◆ What you have to do
Can you rewrite each of the entries below with "Segment" replaced by "Outline" and nothing else changed?

--- BEGIN ---

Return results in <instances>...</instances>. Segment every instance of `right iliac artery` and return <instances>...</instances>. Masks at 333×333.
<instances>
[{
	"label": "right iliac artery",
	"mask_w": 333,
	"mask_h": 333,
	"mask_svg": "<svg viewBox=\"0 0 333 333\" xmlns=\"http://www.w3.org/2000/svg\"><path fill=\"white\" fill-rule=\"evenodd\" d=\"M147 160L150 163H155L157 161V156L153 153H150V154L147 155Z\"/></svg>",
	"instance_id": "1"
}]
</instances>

--- END ---

◆ Worked answer
Return results in <instances>...</instances>. Outline every instance of `right iliac artery` and return <instances>...</instances>. Masks at 333×333.
<instances>
[{
	"label": "right iliac artery",
	"mask_w": 333,
	"mask_h": 333,
	"mask_svg": "<svg viewBox=\"0 0 333 333\" xmlns=\"http://www.w3.org/2000/svg\"><path fill=\"white\" fill-rule=\"evenodd\" d=\"M147 160L150 163H155L157 161V156L153 153H150V154L147 155Z\"/></svg>",
	"instance_id": "1"
}]
</instances>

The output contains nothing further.